[PASSAGE — start]

As shown in Table 2, the average utilization rate of surface water supply projects was 82% in the entire Yangtze basin in 2000; upstream, it was 87%, over 80% of which comprised the utilization rates of all tributaries in the upstream sub-basins excluding the Jinsha River Basin (71%). Due to the lack of statistical data for new water supply projects upstream between 2000 and 2015, the water supply capacity in 2015 in this basin was estimated according to the actual supply amount and utilization rate. The surface water supply capacity of the Yangtze River Basin was 134 Bm³ in 1980, of which 26.2 Bm³ was in the upstream basin [48]. Compared with 1980, the water supply capacity in the whole basin and upstream basin respectively increased by 67.2 Bm³ m and 13.4 Bm³ in 2000, accounting for about 50% of that recorded in the 1980s. The period from 2001 to 2015 was also characterized by significant water conservancy development. During this period, several water conservancy projects of varying scopes were initiated or completed in the upstream Yangtze River, and the water supply capacity was significantly improved. From this information, it was estimated that the utilization rate of surface engineering in 2015 was slightly higher than that in 2000, and that of upstream comprehensive water supply engineering would reach approximately 88% in 2015.

[PASSAGE — finish]
[PROVIDED MATERIAL — start]

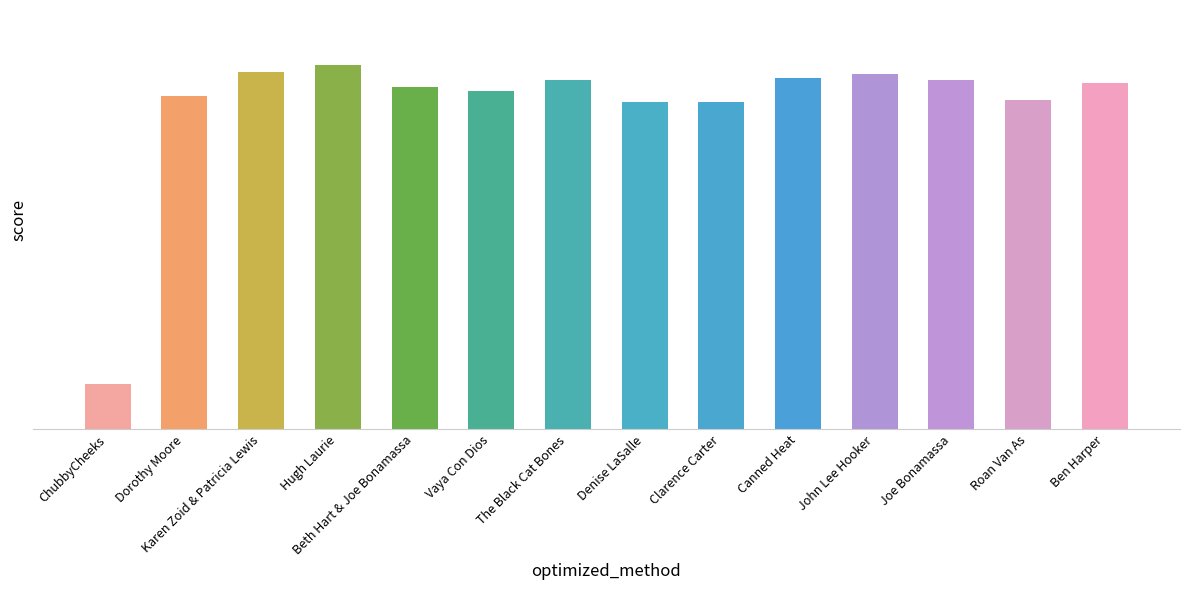

What value does the data have at Clarence Carter?

175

[PROVIDED MATERIAL — finish]

• [BRIEF 1]
In the passage on Yangtze River Basin water supply, why was the 2015 water supply capacity in the upstream basin estimated from the actual supply amount and utilization rate? Answer in one to three sentences.
• [BRIEF 2]
Write the next part of the passage on Yangtze River Basin water supply, picking up after its final sentence.
None of the data is needed here.

• [TASK RESULT 1]
It was estimated that way because there were no statistical data for new water supply projects built upstream between 2000 and 2015.

• [TASK RESULT 2]
Based on the actual water supply in each sub-basin in 2015, the water supply capacity of the surface water supply project in the upstream Yangtze River was calculated, as shown in

Table 3. Water supply capacity estimation in sub-basins of upstream Yangtze River in 2015.

Sub-Basin	Utilization Rate	Actual Supply (Bm3)	Capacity (Bm3)	Cumulative Capacity (Bm3)
Shigu	80%	0.54	0.67	0.67
Panzhihua	80%	0.83	1.04	1.71
Xiluodu	80%	2.77	3.46	5.17
Xiangjiaba	80%	0.24	0.30	5.47
Zhutuo	90%	13.76	15.29	20.76
Cuntan	85%	7.34	8.64	29.40
Yichang	90%	17.34	19.27	48.66
Upstream Yangtze River	88%	42.82	48.66	48.66

.

4.3. Water Demand Forecasting

Water diversion and use are interactions between human activity and the natural water cycle, comprising two essential methods by which humans affect water systems. Therefore, the intensity and evolution of human activity should be considered in water demand forecasting.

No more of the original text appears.